* _PROBLEM REQUIREMENTS_
Copy exactly the lines of the data below that run from the line holding "Syms MP | 19 | 0.12 |" through the line holding "Girvan MP | 19 | 0.12 |", both ends included.
.....
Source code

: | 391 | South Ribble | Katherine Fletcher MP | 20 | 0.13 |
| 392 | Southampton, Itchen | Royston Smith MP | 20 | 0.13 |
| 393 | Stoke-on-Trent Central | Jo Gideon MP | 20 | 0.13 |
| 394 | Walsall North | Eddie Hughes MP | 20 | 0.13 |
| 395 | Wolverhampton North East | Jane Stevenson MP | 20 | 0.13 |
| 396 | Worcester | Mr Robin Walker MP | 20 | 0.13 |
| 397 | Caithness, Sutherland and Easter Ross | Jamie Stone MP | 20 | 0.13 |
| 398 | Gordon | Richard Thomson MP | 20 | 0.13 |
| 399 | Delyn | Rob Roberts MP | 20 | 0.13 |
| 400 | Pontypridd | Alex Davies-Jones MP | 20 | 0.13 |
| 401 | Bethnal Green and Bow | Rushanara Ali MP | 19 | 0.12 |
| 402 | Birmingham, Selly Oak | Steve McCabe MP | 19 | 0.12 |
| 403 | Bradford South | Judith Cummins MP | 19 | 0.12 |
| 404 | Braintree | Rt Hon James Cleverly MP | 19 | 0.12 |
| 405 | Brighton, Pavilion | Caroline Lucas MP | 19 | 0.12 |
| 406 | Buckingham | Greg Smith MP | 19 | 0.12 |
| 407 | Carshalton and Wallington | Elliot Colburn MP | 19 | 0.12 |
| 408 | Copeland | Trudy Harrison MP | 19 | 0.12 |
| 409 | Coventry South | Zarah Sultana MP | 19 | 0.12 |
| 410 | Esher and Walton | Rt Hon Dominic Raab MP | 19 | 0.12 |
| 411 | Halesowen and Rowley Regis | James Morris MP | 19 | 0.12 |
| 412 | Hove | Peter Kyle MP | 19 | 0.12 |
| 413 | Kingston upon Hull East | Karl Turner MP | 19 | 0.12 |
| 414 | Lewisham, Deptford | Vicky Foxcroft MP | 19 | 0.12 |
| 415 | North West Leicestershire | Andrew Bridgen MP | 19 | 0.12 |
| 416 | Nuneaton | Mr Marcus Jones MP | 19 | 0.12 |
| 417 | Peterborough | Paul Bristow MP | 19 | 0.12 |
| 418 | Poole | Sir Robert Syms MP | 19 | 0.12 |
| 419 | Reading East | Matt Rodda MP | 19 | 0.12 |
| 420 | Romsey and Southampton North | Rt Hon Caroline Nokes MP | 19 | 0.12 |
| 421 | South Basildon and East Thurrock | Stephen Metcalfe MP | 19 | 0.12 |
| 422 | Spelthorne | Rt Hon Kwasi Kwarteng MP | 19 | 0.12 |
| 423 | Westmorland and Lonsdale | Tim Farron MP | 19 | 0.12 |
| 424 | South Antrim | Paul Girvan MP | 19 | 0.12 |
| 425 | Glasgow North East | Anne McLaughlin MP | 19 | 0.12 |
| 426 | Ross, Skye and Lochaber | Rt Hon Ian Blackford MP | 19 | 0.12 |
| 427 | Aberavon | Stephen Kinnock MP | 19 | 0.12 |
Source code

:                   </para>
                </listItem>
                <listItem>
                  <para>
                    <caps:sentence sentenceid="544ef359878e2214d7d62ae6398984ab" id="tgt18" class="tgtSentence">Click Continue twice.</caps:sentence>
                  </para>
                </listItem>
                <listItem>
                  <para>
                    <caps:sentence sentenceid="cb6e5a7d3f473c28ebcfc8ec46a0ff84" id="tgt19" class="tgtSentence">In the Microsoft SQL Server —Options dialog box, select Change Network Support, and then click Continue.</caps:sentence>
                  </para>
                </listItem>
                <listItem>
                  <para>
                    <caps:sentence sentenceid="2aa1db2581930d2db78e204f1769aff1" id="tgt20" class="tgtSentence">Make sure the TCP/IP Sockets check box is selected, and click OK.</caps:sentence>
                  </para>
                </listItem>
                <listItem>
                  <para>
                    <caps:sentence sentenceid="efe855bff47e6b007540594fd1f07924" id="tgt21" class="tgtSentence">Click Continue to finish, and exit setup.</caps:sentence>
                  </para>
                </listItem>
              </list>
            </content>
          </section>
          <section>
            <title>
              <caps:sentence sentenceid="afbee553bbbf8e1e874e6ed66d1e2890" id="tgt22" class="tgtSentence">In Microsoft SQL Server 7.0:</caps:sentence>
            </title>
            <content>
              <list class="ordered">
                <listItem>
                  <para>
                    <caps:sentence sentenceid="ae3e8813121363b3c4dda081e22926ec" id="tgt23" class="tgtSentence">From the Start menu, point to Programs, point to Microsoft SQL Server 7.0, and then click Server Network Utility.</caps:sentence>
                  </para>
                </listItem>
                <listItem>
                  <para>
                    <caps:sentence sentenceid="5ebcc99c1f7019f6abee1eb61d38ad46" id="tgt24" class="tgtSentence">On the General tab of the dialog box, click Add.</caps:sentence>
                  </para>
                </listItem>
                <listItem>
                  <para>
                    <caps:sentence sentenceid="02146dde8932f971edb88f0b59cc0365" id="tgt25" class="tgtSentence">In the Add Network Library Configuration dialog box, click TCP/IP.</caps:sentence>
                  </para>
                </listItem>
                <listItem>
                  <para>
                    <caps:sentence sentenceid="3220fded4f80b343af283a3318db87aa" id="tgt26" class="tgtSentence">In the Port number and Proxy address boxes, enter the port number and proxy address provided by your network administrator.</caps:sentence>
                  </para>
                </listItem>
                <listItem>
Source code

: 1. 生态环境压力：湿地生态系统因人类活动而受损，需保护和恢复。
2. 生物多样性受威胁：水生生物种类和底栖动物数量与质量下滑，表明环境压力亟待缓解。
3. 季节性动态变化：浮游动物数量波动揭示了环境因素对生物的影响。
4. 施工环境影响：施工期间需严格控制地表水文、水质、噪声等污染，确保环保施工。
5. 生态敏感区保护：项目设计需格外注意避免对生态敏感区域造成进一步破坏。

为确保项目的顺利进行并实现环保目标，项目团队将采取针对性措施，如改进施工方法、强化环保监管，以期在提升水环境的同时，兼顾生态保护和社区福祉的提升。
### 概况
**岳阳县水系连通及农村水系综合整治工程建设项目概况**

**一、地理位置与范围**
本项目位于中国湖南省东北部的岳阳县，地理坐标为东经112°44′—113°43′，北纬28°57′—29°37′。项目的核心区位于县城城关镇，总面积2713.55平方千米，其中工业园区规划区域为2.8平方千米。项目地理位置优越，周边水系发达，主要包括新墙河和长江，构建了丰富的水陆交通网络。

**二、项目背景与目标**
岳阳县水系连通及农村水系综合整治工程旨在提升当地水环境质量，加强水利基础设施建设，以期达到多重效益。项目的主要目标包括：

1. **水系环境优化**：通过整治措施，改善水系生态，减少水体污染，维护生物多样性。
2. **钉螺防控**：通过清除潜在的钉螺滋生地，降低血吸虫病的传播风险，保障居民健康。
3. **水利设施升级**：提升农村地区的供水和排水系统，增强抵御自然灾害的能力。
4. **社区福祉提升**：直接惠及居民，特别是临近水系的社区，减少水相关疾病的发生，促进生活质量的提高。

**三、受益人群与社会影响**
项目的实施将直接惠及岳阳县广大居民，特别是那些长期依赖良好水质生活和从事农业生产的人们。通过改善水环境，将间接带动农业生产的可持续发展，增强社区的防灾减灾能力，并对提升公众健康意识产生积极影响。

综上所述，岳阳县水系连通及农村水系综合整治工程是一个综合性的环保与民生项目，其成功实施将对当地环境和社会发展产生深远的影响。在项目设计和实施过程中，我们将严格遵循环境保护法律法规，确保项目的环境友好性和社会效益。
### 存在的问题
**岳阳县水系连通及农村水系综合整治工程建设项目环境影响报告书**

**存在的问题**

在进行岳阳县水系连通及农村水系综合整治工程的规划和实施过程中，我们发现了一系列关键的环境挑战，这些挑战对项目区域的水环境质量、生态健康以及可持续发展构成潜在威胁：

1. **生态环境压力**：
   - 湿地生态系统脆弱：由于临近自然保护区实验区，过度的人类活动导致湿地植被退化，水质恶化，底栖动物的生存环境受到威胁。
.....
* _TASK RESULT_
| 418 | Poole | Sir Robert Syms MP | 19 | 0.12 |
| 419 | Reading East | Matt Rodda MP | 19 | 0.12 |
| 420 | Romsey and Southampton North | Rt Hon Caroline Nokes MP | 19 | 0.12 |
| 421 | South Basildon and East Thurrock | Stephen Metcalfe MP | 19 | 0.12 |
| 422 | Spelthorne | Rt Hon Kwasi Kwarteng MP | 19 | 0.12 |
| 423 | Westmorland and Lonsdale | Tim Farron MP | 19 | 0.12 |
| 424 | South Antrim | Paul Girvan MP | 19 | 0.12 |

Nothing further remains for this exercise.